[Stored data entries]
[Start of Attachment]

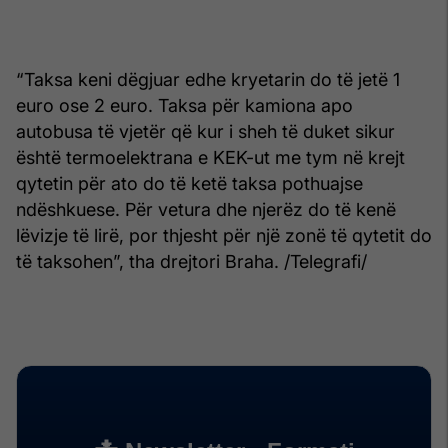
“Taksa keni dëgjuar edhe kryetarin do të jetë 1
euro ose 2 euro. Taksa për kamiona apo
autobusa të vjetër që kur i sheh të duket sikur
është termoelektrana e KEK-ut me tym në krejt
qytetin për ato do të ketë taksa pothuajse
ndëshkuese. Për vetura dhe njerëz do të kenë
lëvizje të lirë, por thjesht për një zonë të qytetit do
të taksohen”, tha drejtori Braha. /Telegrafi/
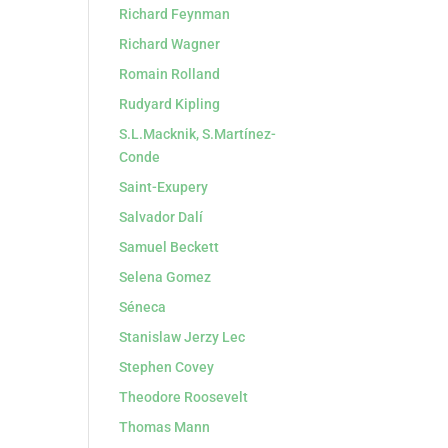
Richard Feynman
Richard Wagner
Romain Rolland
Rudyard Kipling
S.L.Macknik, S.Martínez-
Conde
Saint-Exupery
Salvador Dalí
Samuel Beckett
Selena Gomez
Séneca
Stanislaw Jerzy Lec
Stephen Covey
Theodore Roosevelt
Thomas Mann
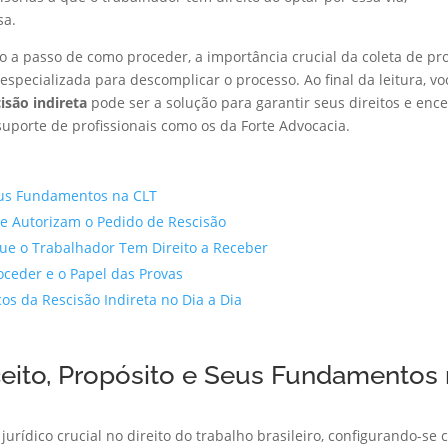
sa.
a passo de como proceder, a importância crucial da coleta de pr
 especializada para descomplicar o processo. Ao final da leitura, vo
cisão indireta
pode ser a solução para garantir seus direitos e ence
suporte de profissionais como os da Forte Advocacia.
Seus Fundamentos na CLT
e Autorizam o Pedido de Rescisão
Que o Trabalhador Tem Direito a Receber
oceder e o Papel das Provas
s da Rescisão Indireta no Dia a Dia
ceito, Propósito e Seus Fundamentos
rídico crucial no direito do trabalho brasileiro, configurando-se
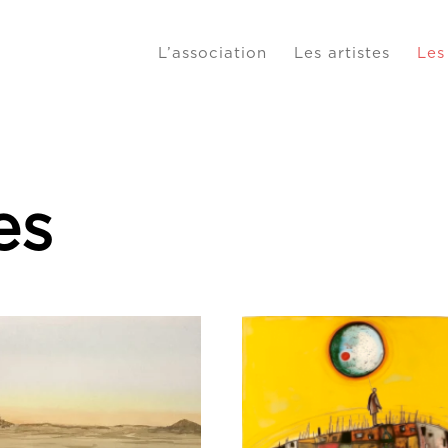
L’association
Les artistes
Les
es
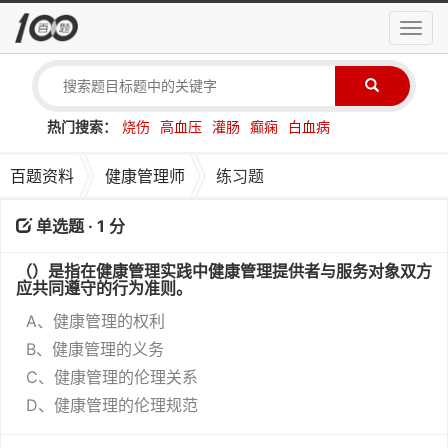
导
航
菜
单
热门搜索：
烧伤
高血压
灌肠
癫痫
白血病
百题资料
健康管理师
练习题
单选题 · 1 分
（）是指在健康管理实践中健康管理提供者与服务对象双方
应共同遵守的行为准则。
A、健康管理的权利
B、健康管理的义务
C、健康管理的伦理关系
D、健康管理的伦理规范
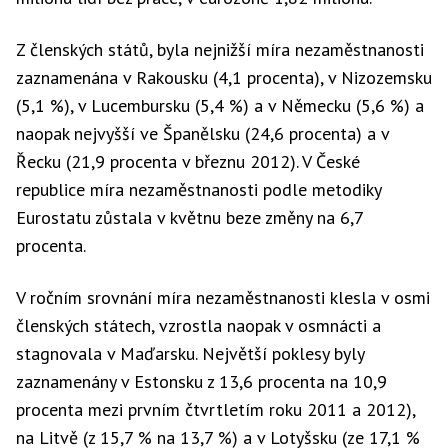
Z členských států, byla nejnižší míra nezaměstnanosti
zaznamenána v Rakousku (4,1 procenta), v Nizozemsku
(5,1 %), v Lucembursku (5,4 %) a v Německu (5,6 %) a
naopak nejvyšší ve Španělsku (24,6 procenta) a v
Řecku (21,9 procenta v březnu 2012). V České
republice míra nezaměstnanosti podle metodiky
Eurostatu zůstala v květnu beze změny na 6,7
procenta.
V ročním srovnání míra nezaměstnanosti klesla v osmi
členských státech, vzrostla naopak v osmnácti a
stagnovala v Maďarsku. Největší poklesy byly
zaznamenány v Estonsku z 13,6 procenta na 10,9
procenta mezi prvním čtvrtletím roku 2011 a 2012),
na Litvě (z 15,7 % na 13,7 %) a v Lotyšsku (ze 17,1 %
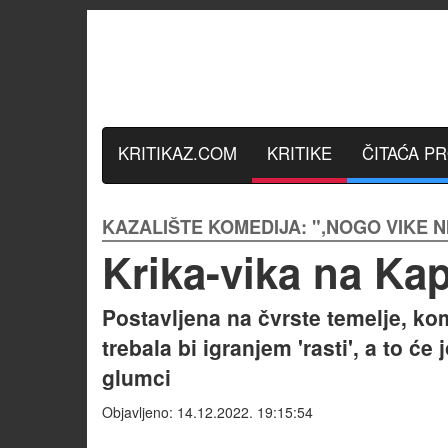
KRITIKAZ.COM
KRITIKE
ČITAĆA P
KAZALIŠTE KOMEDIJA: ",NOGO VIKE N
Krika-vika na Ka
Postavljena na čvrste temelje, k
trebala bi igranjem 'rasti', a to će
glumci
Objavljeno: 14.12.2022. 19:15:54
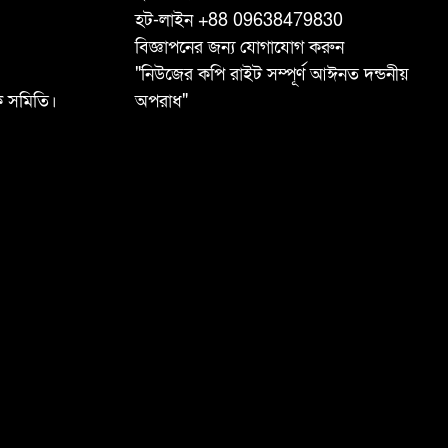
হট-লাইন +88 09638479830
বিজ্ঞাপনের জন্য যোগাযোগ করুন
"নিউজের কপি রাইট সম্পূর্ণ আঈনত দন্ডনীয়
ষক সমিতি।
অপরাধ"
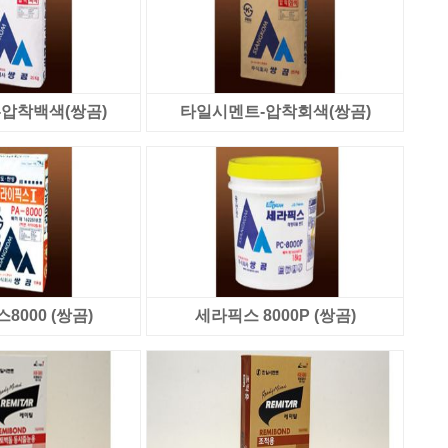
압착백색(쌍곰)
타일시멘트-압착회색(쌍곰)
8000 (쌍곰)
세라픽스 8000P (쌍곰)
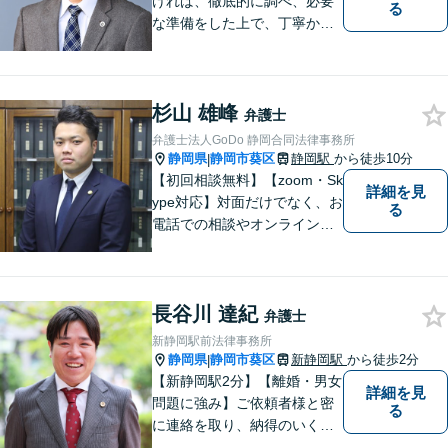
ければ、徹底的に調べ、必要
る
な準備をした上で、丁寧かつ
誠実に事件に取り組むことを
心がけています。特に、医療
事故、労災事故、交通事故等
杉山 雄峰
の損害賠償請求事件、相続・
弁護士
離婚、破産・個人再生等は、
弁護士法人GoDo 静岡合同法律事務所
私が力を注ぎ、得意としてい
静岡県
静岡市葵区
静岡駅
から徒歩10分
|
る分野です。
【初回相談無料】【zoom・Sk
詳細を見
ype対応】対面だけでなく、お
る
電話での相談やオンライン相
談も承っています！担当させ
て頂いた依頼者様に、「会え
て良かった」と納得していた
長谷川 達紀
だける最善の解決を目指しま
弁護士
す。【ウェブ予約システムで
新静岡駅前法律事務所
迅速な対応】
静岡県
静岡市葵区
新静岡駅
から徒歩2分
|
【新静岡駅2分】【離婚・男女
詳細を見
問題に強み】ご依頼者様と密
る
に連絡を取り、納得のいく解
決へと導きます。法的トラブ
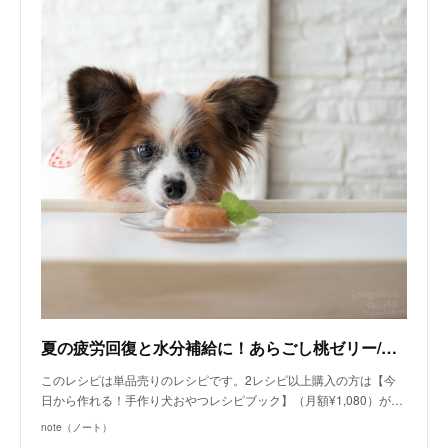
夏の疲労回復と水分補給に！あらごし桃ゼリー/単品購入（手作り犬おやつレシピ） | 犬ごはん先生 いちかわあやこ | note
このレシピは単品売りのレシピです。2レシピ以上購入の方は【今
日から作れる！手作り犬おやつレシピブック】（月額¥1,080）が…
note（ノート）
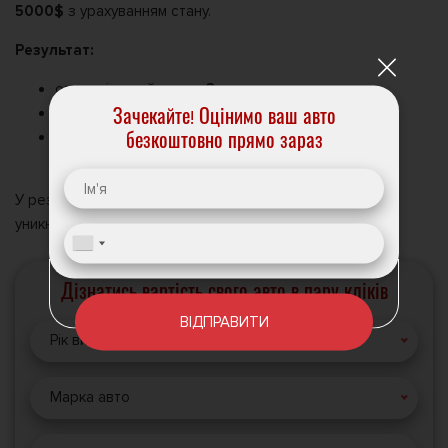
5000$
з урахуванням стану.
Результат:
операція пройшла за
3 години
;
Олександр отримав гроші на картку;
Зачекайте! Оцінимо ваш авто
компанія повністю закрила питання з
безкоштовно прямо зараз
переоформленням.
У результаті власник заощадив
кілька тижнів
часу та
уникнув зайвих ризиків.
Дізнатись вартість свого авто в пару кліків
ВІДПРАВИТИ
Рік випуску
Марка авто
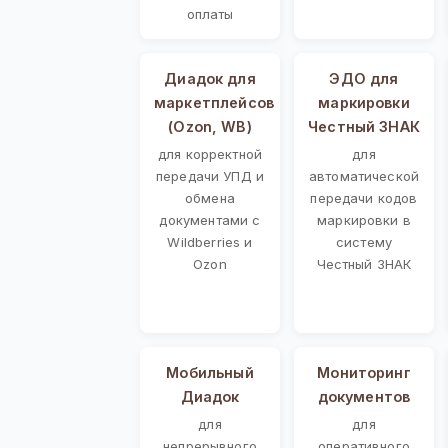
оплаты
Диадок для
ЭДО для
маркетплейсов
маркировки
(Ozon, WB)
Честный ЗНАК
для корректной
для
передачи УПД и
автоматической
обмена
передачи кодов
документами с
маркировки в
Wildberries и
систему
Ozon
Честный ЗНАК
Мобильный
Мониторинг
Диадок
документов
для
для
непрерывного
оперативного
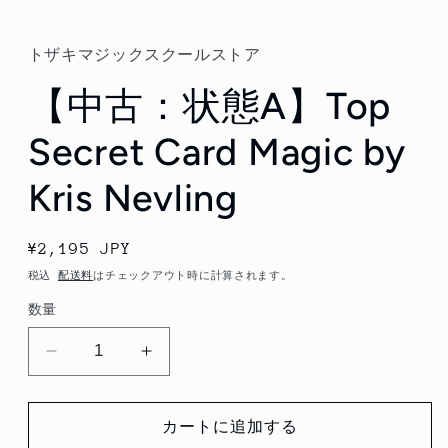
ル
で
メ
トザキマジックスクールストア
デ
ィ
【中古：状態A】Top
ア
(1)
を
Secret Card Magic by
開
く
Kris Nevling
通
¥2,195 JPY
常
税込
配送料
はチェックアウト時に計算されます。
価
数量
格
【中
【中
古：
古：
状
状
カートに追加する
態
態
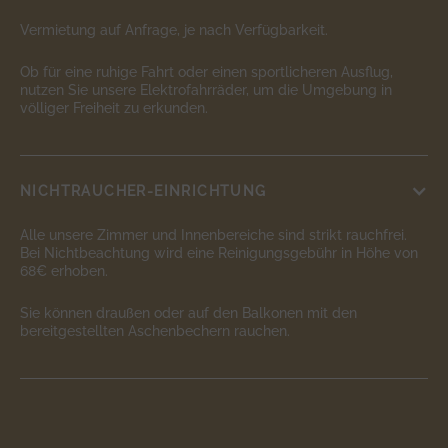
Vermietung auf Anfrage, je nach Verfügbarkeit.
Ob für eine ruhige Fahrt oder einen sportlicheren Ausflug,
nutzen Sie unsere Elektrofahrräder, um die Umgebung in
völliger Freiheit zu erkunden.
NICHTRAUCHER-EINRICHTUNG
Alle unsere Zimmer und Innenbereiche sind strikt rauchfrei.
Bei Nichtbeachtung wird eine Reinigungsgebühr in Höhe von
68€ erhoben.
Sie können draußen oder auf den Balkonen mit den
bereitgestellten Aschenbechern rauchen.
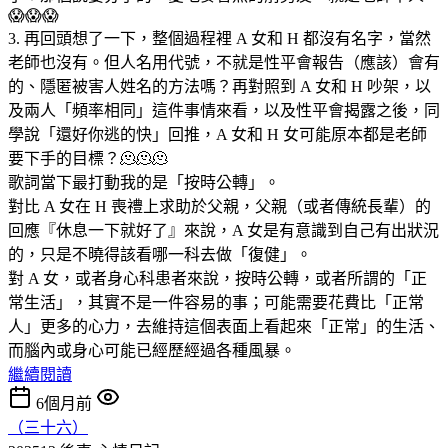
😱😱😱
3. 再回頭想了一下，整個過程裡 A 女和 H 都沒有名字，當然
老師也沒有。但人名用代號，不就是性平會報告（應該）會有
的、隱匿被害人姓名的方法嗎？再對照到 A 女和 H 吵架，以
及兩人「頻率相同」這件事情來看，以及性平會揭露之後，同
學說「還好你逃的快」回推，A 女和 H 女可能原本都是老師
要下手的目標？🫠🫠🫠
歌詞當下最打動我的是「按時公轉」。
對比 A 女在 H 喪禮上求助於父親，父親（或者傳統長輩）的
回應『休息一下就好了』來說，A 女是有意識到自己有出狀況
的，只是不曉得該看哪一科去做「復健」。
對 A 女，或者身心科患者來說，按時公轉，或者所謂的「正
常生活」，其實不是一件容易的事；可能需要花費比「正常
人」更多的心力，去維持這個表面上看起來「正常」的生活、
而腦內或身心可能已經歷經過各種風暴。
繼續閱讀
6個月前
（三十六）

[End of Attachment]

Rewrite the text of all the material above, replacing "Salvador Dalí" with "Joan Miró" and changing nothing else. Leave the pictures out.

• **EXPECTED ANSWER**:
“Taksa keni dëgjuar edhe kryetarin do të jetë 1
euro ose 2 euro. Taksa për kamiona apo
autobusa të vjetër që kur i sheh të duket sikur
është termoelektrana e KEK-ut me tym në krejt
qytetin për ato do të ketë taksa pothuajse
ndëshkuese. Për vetura dhe njerëz do të kenë
lëvizje të lirë, por thjesht për një zonë të qytetit do
të taksohen”, tha drejtori Braha. /Telegrafi/
Richard Feynman
Richard Wagner
Romain Rolland
Rudyard Kipling
S.L.Macknik, S.Martínez-
Conde
Saint-Exupery
Joan Miró
Samuel Beckett
Selena Gomez
Séneca
Stanislaw Jerzy Lec
Stephen Covey
Theodore Roosevelt
Thomas Mann
sa.
a passo de como proceder, a importância crucial da coleta de pr
 especializada para descomplicar o processo. Ao final da leitura, vo
cisão indireta
pode ser a solução para garantir seus direitos e ence
suporte de profissionais como os da Forte Advocacia.
Seus Fundamentos na CLT
e Autorizam o Pedido de Rescisão
Que o Trabalhador Tem Direito a Receber
oceder e o Papel das Provas
s da Rescisão Indireta no Dia a Dia
ceito, Propósito e Seus Fundamentos
rídico crucial no direito do trabalho brasileiro, configurando-se
L’association
Les artistes
Les
es
导
航
菜
单
热门搜索：
烧伤
高血压
灌肠
癫痫
白血病
百题资料
健康管理师
练习题
单选题 · 1 分
（）是指在健康管理实践中健康管理提供者与服务对象双方
应共同遵守的行为准则。
A、健康管理的权利
B、健康管理的义务
C、健康管理的伦理关系
D、健康管理的伦理规范
Z členských států, byla nejnižší míra nezaměstnanosti
zaznamenána v Rakousku (4,1 procenta), v Nizozemsku
(5,1 %), v Lucembursku (5,4 %) a v Německu (5,6 %) a
naopak nejvyšší ve Španělsku (24,6 procenta) a v
Řecku (21,9 procenta v březnu 2012). V České
republice míra nezaměstnanosti podle metodiky
Eurostatu zůstala v květnu beze změny na 6,7
procenta.
V ročním srovnání míra nezaměstnanosti klesla v osmi
členských státech, vzrostla naopak v osmnácti a
stagnovala v Maďarsku. Největší poklesy byly
zaznamenány v Estonsku z 13,6 procenta na 10,9
procenta mezi prvním čtvrtletím roku 2011 a 2012),
na Litvě (z 15,7 % na 13,7 %) a v Lotyšsku (ze 17,1 %
KRITIKAZ.COM
KRITIKE
ČITAĆA P
KAZALIŠTE KOMEDIJA: ",NOGO VIKE N
Krika-vika na Ka
Postavljena na čvrste temelje, k
trebala bi igranjem 'rasti', a to će
glumci
Objavljeno: 14.12.2022. 19:15:54
হট-লাইন +88 09638479830
বিজ্ঞাপনের জন্য যোগাযোগ করুন
"নিউজের কপি রাইট সম্পূর্ণ আঈনত দন্ডনীয়
ষক সমিতি।
অপরাধ"
압착백색(쌍곰)
타일시멘트-압착회색(쌍곰)
8000 (쌍곰)
세라픽스 8000P (쌍곰)
ければ、徹底的に調べ、必要
る
な準備をした上で、丁寧かつ
誠実に事件に取り組むことを
心がけています。特に、医療
事故、労災事故、交通事故等
杉山 雄峰
の損害賠償請求事件、相続・
弁護士
離婚、破産・個人再生等は、
弁護士法人GoDo 静岡合同法律事務所
私が力を注ぎ、得意としてい
静岡県
静岡市葵区
静岡駅
から徒歩10分
|
る分野です。
【初回相談無料】【zoom・Sk
詳細を見
ype対応】対面だけでなく、お
る
電話での相談やオンライン相
談も承っています！担当させ
て頂いた依頼者様に、「会え
て良かった」と納得していた
長谷川 達紀
だける最善の解決を目指しま
弁護士
す。【ウェブ予約システムで
新静岡駅前法律事務所
迅速な対応】
静岡県
静岡市葵区
新静岡駅
から徒歩2分
|
【新静岡駅2分】【離婚・男女
詳細を見
問題に強み】ご依頼者様と密
る
に連絡を取り、納得のいく解
決へと導きます。法的トラブ
夏の疲労回復と水分補給に！あらごし桃ゼリー/単品購入（手作り犬おやつレシピ） | 犬ごはん先生 いちかわあやこ | note
このレシピは単品売りのレシピです。2レシピ以上購入の方は【今
日から作れる！手作り犬おやつレシピブック】（月額¥1,080）が…
note（ノート）
5000$
з урахуванням стану.
Результат:
операція пройшла за
3 години
;
Олександр отримав гроші на картку;
Зачекайте! Оцінимо ваш авто
компанія повністю закрила питання з
безкоштовно прямо зараз
переоформленням.
У результаті власник заощадив
кілька тижнів
часу та
уникнув зайвих ризиків.
Дізнатись вартість свого авто в пару кліків
ВІДПРАВИТИ
Рік випуску
Марка авто
оплаты
Диадок для
ЭДО для
маркетплейсов
маркировки
(Ozon, WB)
Честный ЗНАК
для корректной
для
передачи УПД и
автоматической
обмена
передачи кодов
документами с
маркировки в
Wildberries и
систему
Ozon
Честный ЗНАК
Мобильный
Мониторинг
Диадок
документов
для
для
непрерывного
оперативного
ル
で
メ
トザキマジックスクールストア
デ
ィ
【中古：状態A】Top
ア
(1)
を
Secret Card Magic by
開
く
Kris Nevling
通
¥2,195 JPY
常
税込
配送料
はチェックアウト時に計算されます。
価
数量
格
【中
【中
古：
古：
状
状
カートに追加する
態
態
Vermietung auf Anfrage, je nach Verfügbarkeit.
Ob für eine ruhige Fahrt oder einen sportlicheren Ausflug,
nutzen Sie unsere Elektrofahrräder, um die Umgebung in
völliger Freiheit zu erkunden.
NICHTRAUCHER-EINRICHTUNG
Alle unsere Zimmer und Innenbereiche sind strikt rauchfrei.
Bei Nichtbeachtung wird eine Reinigungsgebühr in Höhe von
68€ erhoben.
Sie können draußen oder auf den Balkonen mit den
bereitgestellten Aschenbechern rauchen.
😱😱😱
3. 再回頭想了一下，整個過程裡 A 女和 H 都沒有名字，當然
老師也沒有。但人名用代號，不就是性平會報告（應該）會有
的、隱匿被害人姓名的方法嗎？再對照到 A 女和 H 吵架，以
及兩人「頻率相同」這件事情來看，以及性平會揭露之後，同
學說「還好你逃的快」回推，A 女和 H 女可能原本都是老師
要下手的目標？🫠🫠🫠
歌詞當下最打動我的是「按時公轉」。
對比 A 女在 H 喪禮上求助於父親，父親（或者傳統長輩）的
回應『休息一下就好了』來說，A 女是有意識到自己有出狀況
的，只是不曉得該看哪一科去做「復健」。
對 A 女，或者身心科患者來說，按時公轉，或者所謂的「正
常生活」，其實不是一件容易的事；可能需要花費比「正常
人」更多的心力，去維持這個表面上看起來「正常」的生活、
而腦內或身心可能已經歷經過各種風暴。
繼續閱讀
6個月前
（三十六）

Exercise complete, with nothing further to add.